Records contained in a dataset:
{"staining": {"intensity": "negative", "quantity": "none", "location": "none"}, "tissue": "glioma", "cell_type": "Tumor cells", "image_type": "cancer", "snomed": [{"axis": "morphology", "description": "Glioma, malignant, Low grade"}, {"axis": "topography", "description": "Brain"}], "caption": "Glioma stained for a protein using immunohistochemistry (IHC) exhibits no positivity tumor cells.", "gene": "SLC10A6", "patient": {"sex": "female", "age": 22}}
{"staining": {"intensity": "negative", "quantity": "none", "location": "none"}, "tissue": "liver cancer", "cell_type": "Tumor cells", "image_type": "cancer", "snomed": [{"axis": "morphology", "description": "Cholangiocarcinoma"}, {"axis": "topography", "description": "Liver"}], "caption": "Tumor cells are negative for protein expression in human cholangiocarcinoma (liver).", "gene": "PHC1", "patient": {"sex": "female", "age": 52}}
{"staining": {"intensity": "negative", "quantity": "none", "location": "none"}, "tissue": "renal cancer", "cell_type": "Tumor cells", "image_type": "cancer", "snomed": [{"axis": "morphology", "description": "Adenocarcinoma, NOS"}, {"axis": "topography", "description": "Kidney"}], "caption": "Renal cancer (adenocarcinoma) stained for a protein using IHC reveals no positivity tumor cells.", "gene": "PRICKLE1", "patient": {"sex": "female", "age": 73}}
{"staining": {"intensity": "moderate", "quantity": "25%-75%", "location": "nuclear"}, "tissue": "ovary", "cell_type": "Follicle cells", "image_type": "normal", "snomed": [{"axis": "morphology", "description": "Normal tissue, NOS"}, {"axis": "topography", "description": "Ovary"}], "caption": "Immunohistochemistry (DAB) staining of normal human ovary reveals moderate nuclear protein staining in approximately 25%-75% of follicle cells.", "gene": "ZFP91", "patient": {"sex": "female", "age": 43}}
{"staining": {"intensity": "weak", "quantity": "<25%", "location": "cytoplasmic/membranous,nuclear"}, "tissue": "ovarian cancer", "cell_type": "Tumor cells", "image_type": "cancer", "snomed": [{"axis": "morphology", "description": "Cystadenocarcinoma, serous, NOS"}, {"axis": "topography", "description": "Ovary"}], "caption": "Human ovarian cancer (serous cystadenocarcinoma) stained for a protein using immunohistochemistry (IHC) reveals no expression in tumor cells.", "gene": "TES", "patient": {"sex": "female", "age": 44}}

# Problem description:
Each entry above should be retyped exactly, with nothing missed.

# Exercise solution:
{"staining": {"intensity": "negative", "quantity": "none", "location": "none"}, "tissue": "glioma", "cell_type": "Tumor cells", "image_type": "cancer", "snomed": [{"axis": "morphology", "description": "Glioma, malignant, Low grade"}, {"axis": "topography", "description": "Brain"}], "caption": "Glioma stained for a protein using immunohistochemistry (IHC) exhibits no positivity tumor cells.", "gene": "SLC10A6", "patient": {"sex": "female", "age": 22}}
{"staining": {"intensity": "negative", "quantity": "none", "location": "none"}, "tissue": "liver cancer", "cell_type": "Tumor cells", "image_type": "cancer", "snomed": [{"axis": "morphology", "description": "Cholangiocarcinoma"}, {"axis": "topography", "description": "Liver"}], "caption": "Tumor cells are negative for protein expression in human cholangiocarcinoma (liver).", "gene": "PHC1", "patient": {"sex": "female", "age": 52}}
{"staining": {"intensity": "negative", "quantity": "none", "location": "none"}, "tissue": "renal cancer", "cell_type": "Tumor cells", "image_type": "cancer", "snomed": [{"axis": "morphology", "description": "Adenocarcinoma, NOS"}, {"axis": "topography", "description": "Kidney"}], "caption": "Renal cancer (adenocarcinoma) stained for a protein using IHC reveals no positivity tumor cells.", "gene": "PRICKLE1", "patient": {"sex": "female", "age": 73}}
{"staining": {"intensity": "moderate", "quantity": "25%-75%", "location": "nuclear"}, "tissue": "ovary", "cell_type": "Follicle cells", "image_type": "normal", "snomed": [{"axis": "morphology", "description": "Normal tissue, NOS"}, {"axis": "topography", "description": "Ovary"}], "caption": "Immunohistochemistry (DAB) staining of normal human ovary reveals moderate nuclear protein staining in approximately 25%-75% of follicle cells.", "gene": "ZFP91", "patient": {"sex": "female", "age": 43}}
{"staining": {"intensity": "weak", "quantity": "<25%", "location": "cytoplasmic/membranous,nuclear"}, "tissue": "ovarian cancer", "cell_type": "Tumor cells", "image_type": "cancer", "snomed": [{"axis": "morphology", "description": "Cystadenocarcinoma, serous, NOS"}, {"axis": "topography", "description": "Ovary"}], "caption": "Human ovarian cancer (serous cystadenocarcinoma) stained for a protein using immunohistochemistry (IHC) reveals no expression in tumor cells.", "gene": "TES", "patient": {"sex": "female", "age": 44}}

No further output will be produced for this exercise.